KabarMakassar.com — Ahli hukum pidana Albert Aries menegaskan Pasal 218 Undang-Undang Nomor 1 Tahun 2023 tentang Kitab Undang-Undang Hukum Pidana (KUHP) tidak dimaksudkan untuk mengkriminalkan kritik terhadap Presiden dan Wakil Presiden.
Hal itu disampaikannya saat memberikan keterangan dalam sidang uji materi di Mahkamah Konstitusi (MK), Selasa (9/6).
Dalam persidangan, Albert yang dihadirkan Presiden menyebut isu bahwa Pasal 218 KUHP menimbulkan chilling effect terhadap kebebasan berekspresi perlu diluruskan.
Menurutnya, sejak aturan tersebut berlaku pada 2 Januari 2026 belum ada pengaduan yang diproses menggunakan pasal dimaksud.

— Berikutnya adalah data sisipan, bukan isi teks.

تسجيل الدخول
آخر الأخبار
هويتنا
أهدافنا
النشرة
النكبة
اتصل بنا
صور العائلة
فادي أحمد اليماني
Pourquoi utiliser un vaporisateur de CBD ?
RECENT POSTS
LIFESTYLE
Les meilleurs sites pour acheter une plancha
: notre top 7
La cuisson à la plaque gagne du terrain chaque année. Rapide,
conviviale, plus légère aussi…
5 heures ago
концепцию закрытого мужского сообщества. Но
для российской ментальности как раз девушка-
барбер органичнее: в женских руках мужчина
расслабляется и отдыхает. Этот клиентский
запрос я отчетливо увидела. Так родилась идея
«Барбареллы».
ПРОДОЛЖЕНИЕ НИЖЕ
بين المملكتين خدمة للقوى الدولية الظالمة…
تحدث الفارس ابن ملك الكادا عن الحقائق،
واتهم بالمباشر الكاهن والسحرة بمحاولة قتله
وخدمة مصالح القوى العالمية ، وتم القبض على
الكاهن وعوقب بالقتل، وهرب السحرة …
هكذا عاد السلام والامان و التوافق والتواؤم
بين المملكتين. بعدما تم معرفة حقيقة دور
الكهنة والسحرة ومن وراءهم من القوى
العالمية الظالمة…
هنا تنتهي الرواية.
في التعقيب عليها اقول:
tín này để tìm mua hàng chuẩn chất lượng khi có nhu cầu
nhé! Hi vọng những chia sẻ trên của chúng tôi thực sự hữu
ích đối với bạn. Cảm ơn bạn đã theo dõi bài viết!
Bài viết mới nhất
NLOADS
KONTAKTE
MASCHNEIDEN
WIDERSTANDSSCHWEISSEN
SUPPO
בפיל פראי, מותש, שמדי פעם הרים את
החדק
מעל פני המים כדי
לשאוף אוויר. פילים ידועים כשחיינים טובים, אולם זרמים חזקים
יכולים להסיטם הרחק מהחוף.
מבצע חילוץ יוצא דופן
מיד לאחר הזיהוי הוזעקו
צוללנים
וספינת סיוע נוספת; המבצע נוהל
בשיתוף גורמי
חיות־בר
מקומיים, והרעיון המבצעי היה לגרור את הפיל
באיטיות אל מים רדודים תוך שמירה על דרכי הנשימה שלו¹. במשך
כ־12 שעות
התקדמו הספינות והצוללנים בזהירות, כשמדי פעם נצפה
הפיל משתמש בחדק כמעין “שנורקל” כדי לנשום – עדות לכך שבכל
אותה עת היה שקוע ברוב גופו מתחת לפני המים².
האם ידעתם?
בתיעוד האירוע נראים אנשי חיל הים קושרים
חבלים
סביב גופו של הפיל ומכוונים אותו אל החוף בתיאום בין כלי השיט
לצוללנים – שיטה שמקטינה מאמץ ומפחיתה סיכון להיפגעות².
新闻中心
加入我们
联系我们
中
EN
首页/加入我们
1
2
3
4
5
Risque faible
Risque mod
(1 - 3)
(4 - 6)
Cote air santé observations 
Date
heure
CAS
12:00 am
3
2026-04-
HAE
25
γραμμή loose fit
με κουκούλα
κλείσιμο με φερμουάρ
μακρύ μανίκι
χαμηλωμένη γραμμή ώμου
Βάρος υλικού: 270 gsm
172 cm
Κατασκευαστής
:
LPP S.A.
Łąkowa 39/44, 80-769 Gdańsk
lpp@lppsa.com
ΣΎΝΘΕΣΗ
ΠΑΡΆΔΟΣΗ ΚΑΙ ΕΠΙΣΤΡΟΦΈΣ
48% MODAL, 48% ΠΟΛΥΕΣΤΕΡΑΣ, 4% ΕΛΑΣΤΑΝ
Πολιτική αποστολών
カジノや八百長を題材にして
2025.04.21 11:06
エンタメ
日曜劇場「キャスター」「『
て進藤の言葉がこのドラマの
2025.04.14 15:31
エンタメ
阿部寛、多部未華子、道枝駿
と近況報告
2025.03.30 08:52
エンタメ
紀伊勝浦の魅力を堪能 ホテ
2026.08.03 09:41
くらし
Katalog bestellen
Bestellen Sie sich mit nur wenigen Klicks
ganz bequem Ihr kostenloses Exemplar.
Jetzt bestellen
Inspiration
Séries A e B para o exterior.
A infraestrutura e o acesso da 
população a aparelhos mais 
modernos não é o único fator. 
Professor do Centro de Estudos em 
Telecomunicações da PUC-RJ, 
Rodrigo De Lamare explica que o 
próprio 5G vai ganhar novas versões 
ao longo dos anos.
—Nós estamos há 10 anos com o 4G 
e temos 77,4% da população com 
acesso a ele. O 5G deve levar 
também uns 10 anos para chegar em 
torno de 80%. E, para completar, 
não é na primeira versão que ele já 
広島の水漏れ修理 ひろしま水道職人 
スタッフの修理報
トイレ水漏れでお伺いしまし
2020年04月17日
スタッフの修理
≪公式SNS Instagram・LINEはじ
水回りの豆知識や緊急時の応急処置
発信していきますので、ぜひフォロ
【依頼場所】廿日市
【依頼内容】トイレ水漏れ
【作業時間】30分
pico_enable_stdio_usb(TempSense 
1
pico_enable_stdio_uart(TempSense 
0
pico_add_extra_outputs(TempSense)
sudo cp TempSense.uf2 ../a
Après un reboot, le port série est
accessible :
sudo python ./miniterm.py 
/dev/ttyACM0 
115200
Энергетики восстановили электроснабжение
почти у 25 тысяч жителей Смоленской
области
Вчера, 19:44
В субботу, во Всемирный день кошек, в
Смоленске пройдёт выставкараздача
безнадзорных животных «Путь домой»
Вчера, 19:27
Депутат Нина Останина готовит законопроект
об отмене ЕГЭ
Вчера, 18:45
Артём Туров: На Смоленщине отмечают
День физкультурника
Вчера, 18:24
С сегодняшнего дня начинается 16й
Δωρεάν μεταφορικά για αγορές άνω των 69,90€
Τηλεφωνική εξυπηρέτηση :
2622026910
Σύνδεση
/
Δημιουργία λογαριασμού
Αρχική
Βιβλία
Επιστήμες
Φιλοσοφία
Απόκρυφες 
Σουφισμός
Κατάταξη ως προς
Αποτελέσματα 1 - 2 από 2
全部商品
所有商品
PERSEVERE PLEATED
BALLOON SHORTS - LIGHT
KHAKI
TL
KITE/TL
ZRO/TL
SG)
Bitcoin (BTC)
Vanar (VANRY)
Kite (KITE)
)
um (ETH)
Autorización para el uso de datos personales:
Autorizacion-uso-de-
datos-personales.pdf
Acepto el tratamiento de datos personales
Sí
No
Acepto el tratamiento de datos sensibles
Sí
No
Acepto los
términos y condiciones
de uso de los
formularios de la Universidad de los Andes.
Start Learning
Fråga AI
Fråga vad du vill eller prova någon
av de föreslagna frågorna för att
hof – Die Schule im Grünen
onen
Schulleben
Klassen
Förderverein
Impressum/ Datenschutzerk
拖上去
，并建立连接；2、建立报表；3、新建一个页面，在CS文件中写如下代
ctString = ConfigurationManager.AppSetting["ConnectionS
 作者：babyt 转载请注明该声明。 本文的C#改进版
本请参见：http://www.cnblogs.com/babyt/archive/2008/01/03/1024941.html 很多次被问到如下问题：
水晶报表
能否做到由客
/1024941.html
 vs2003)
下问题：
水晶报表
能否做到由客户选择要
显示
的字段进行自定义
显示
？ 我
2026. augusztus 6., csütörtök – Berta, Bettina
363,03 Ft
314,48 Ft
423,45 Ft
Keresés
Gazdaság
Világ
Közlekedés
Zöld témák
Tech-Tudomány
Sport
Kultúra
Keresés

“Salah satu hal yang perlu diluruskan dalam judicial review ini adalah apakah benar isu yang berhembus sebagai ‘chilling effect’ bahwa eksistensi Pasal 218 KUHP akan mengkriminalkan kritik atau bahkan menjadi ancaman terhadap kebebasan berekspresi dan berpendapat yang berbeda dari kebijakan presiden dan/atau wakil presiden,” ujar Albert.
Ia menjelaskan, penjelasan Pasal 218 KUHP secara tegas membedakan kritik dengan penghinaan. Kritik yang berisi ketidaksetujuan terhadap kebijakan atau tindakan Presiden dan Wakil Presiden, menurutnya, bukan merupakan tindak pidana.
Albert mengatakan perbuatan yang dapat dipidana berdasarkan Pasal 218 KUHP adalah tindakan menyerang kehormatan atau harkat martabat Presiden dan Wakil Presiden, seperti menista, memfitnah, atau merendahkan nama baik seseorang.
Selain itu, ia menekankan Pasal 218 KUHP merupakan delik aduan absolut sehingga proses hukum hanya dapat berjalan apabila terdapat pengaduan langsung dari Presiden atau Wakil Presiden sebagai pihak yang merasa dirugikan.
“Pasal 218 KUHP Baru diatur sebagai delik aduan absolut, artinya sekalipun ada orang yang menista atau memfitnah presiden dan/atau wakil presiden, namun tidak akan pernah ada proses hukum jika presiden dan/atau wakil presiden tidak membuat pengaduan,” katanya.
Albert juga mengingatkan bahwa Pasal 218 ayat (2) memberikan alasan penghapus pidana apabila perbuatan dilakukan untuk kepentingan umum atau pembelaan diri. Menurutnya, pengadilan tetap memiliki kewenangan untuk menguji apakah suatu perbuatan termasuk penghinaan atau merupakan kritik yang dilindungi hukum.
“Di tengah berbagai tantangan dalam kehidupan berbangsa dan bernegara, ahli meyakini bahwa konstitusi menjamin kebebasan berekspresi dan berpendapat, termasuk kritik dan ketidaksetujuan, namun tidak ada satupun konstitusi yang memberikan kebebasan untuk menghina orang lain,” tegas Albert.
Sidang tersebut merupakan bagian dari pengujian Pasal 218, Pasal 219, dan Pasal 220 KUHP yang diajukan sejumlah mahasiswa. Para pemohon berpendapat ketentuan itu berpotensi membatasi kebebasan berekspresi dan menimbulkan efek ketakutan di masyarakat dalam menyampaikan kritik terhadap Presiden maupun Wakil Presiden.